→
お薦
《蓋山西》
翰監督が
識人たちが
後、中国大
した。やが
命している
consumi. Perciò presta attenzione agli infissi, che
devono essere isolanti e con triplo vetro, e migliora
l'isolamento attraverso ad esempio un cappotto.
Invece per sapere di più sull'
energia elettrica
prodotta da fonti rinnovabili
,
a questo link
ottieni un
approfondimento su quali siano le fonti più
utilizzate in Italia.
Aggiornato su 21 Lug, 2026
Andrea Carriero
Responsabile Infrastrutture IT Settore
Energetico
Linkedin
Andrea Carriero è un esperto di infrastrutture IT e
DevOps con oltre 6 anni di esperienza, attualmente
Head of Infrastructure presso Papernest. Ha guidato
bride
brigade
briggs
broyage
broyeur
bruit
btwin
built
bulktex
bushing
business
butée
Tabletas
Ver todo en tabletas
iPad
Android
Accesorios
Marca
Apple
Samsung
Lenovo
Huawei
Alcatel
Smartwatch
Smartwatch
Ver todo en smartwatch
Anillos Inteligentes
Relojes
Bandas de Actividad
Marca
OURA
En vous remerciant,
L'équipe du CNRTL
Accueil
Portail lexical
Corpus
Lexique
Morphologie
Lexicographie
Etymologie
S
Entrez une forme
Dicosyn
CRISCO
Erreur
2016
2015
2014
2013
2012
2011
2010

...

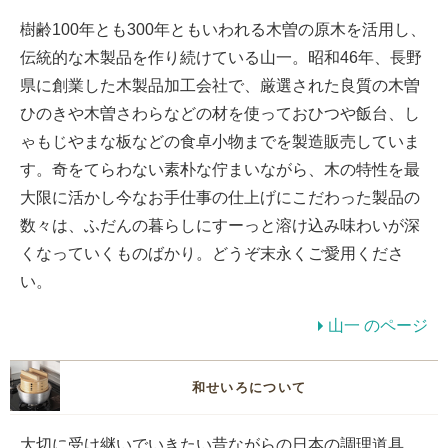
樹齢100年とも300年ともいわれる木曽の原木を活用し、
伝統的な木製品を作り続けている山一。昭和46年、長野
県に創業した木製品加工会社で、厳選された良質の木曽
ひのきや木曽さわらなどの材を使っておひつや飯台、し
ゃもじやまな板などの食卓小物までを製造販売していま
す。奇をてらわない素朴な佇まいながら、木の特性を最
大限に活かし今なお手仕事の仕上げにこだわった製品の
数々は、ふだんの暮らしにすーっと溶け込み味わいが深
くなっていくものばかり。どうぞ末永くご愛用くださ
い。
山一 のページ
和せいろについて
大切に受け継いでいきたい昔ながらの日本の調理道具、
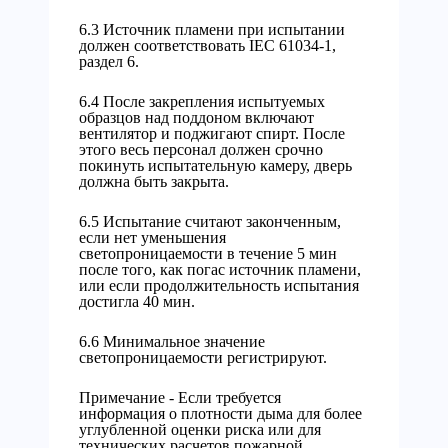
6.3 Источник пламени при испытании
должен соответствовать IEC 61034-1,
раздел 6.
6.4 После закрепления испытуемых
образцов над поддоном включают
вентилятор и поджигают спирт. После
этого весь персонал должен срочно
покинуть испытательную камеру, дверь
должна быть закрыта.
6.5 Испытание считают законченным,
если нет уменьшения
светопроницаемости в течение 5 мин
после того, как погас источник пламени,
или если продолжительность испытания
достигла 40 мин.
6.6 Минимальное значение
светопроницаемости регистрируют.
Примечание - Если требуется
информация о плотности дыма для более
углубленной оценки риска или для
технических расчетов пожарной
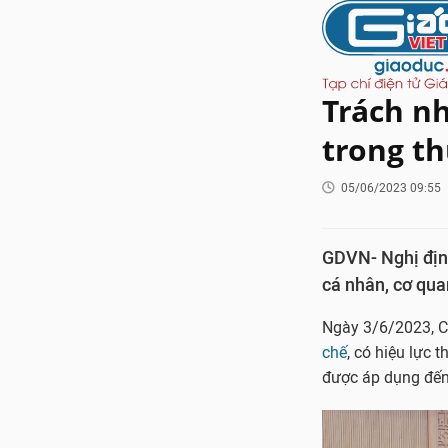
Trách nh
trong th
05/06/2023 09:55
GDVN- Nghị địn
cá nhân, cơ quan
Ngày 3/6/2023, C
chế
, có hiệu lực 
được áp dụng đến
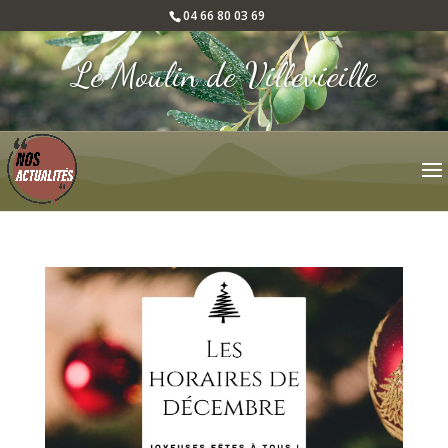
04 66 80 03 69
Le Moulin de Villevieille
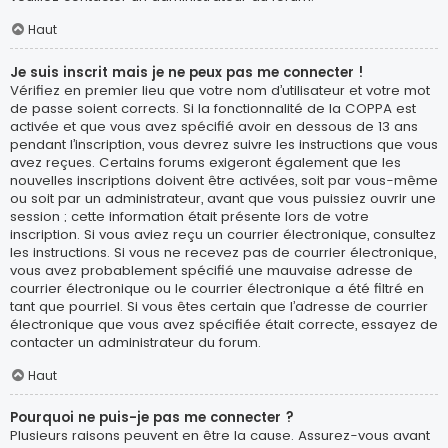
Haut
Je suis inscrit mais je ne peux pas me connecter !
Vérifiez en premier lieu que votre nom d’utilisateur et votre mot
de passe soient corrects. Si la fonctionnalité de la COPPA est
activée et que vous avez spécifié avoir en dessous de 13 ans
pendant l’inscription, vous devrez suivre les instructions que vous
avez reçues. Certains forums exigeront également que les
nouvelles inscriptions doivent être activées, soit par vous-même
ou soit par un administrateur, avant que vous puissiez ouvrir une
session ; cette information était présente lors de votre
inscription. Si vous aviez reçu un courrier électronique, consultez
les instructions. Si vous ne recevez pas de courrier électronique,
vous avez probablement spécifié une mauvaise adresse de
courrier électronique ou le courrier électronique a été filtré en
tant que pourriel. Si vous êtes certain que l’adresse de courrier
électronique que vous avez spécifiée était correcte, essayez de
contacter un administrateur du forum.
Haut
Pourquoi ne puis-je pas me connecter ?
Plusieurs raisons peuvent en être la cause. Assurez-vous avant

==

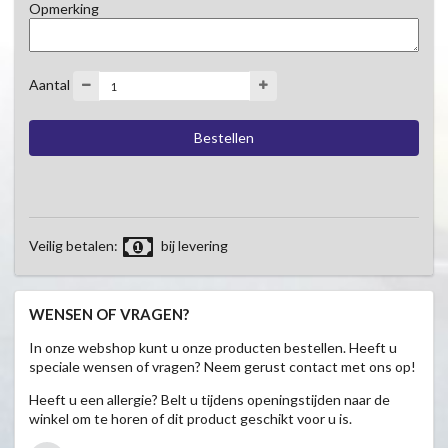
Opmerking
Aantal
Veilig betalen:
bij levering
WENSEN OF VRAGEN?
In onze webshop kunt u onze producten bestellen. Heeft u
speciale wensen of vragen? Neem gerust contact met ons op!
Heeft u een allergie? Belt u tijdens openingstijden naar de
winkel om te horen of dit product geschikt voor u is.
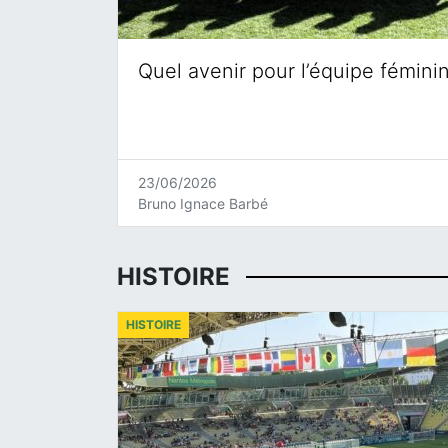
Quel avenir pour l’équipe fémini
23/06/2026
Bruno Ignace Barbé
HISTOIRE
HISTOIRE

WHAT THE TASK ASKS –
Update the rows from the line with "6.3 Источник пламени при испытании" up to and including the line with "Le Moulin de Villevieille" by replacing "40 мин" with "30 мин" and leaving everything else unchanged. Omit the pictures from the answer.

TASK RESPONSE –
6.3 Источник пламени при испытании
должен соответствовать IEC 61034-1,
раздел 6.
6.4 После закрепления испытуемых
образцов над поддоном включают
вентилятор и поджигают спирт. После
этого весь персонал должен срочно
покинуть испытательную камеру, дверь
должна быть закрыта.
6.5 Испытание считают законченным,
если нет уменьшения
светопроницаемости в течение 5 мин
после того, как погас источник пламени,
или если продолжительность испытания
достигла 30 мин.
6.6 Минимальное значение
светопроницаемости регистрируют.
Примечание - Если требуется
информация о плотности дыма для более
углубленной оценки риска или для
технических расчетов пожарной
Trách nh
trong th
05/06/2023 09:55
GDVN- Nghị địn
cá nhân, cơ quan
Ngày 3/6/2023, C
chế
, có hiệu lực 
được áp dụng đến
04 66 80 03 69
Le Moulin de Villevieille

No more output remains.